Her weekly college essays were thin and doctrinaire, heavy on Marxist theory often culled directly from SLL publications, short on pragmatic historical facts, but she ended up with a Third in History. In those days before mass unemployment a Third was good enough for teacher-training, quite good enough to net her a post in the history department of a Reading comprehensive, a factory-like shambles of buildings with a housing estate catchment area. She could well have aimed for a swankier grammar school, but that comprehensive was her choice, a political commitment even though by then she’d quit the SLL.
People who end up with a Third from Oxford usually have some fun en route. Drama, societies, sports, the Union. In retrospect Jeni hardly had fun as such, though she smelled the early Seventies in the air and heard the sounds; even though she was drunk on vodka at 6 a.m. in a punt below Magdalen Bridge once, along with the best of them, to hear the choirboys pipe out The Merry Month of May from the top of the tower. Much of the time maybe she was incapable of “fun”, since fun was a frivolous symptom of capitalism in crisis. What had Donna Hodges said? That Jeni’s was a rigid personality; that she wore Reichian character amour.
Mad Donna was a disciple of Wilhelm Reich, author of The Function of the Orgasm and The Mass Psychology of Fascism, founder of the Socialist Society for Sexological Research – though would Reich have agreed that Donna was a discipl
e? That terrible evening when Donna…. To break through someone’s armour erotically, by force…. Don’t think of it, not just now!
During a good two-thirds of her student years Jeni had worked hard. Not at history as much as on behalf of the correct historical cause, Trotskyism – which was, in retrospect, the wrong cause. Yet this prepared Jeni for sane politics in the actual world, now that she was more realistic. Now that she was wearier – though still energetic. Now that she was less hectic – perhaps! Sometimes she fantasized herself as … not a terrorist, oh no; the Trots had taught her that was adventurism. But something more than a snipper of Ministry of Defence wire in some Snowball action; more than a human sack of spuds blockading a gate, till the sack got hauled aside.

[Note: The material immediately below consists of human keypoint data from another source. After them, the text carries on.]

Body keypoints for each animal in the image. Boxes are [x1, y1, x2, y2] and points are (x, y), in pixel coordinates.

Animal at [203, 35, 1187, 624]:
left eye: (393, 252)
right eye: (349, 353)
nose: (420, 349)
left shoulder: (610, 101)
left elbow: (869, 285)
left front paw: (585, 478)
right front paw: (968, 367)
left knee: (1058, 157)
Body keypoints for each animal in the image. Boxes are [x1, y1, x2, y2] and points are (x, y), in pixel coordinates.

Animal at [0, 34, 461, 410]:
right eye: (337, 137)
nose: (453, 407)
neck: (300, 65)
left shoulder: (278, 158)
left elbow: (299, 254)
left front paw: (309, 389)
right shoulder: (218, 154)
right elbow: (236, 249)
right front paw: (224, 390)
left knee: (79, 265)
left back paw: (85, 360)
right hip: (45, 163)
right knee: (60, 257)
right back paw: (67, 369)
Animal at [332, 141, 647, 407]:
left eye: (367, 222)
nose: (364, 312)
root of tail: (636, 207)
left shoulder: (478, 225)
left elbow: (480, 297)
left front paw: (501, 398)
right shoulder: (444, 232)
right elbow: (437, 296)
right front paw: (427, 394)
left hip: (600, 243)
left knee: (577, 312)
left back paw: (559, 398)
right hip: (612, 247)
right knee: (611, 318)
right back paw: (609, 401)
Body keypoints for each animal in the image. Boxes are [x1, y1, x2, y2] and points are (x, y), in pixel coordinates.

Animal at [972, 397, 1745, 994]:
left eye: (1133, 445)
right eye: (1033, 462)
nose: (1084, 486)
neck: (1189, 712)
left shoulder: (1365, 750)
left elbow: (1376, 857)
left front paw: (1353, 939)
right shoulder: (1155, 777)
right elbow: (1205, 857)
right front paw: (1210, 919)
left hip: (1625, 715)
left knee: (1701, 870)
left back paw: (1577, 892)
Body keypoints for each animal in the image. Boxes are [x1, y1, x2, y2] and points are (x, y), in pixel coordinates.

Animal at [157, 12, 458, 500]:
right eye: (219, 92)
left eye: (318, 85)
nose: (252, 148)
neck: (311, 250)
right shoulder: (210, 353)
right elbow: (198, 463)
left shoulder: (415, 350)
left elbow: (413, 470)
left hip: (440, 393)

That ghastly evening when Donna….
Urgent, conspiratorial days those had been in the SLL! The coach trips to Digbeth Hall in Birmingham to hear Gerry Healey orate: a charismatic hobgoblin with the brawn of an ex-merchant seaman and a shiny bald head stabbing the same finger over and over again at the ceiling, as if telling all capitalists to stuff themselves. No luxuries such as fish and chips were allowed on the return journey.
Fellow history student Michael Berry, whom Jeni mentally christened “the Whipmaster”, would thump on her door demanding, “What did you think of the paper?” just two hours after delivering it as though she should have learned the Workers Press by heart in the interval. At that time the paper was hailing Solzhenitsyn as a true critic of the Soviet state capitalist system: Solzhenitsyn who would soon call for that yellow atheistic Genghis Khan horde of Chinese to be nuked by a future Holy Russia. Burnt out early like so many SLL activists, the Whipmaster had a nervous breakdown. He packed his trunk and fled to Gerry’s bosom in London. No word from him ever again….
High times, being lectured by a Leyland convenor. And even higher times getting acquainted with the working class, which meant tramping round blocks of flats in Cowley preferably during a snowstorm to pester pissed-off men who’d just got back from the car factory or Pressed Steel for their tea. Ironic that “trots” was a name for diarrhoea; she and Michael and Phil and Carol and Len and Steve had been selling something as welcome as verbal diarrhoea, diarrhoea of the mouth.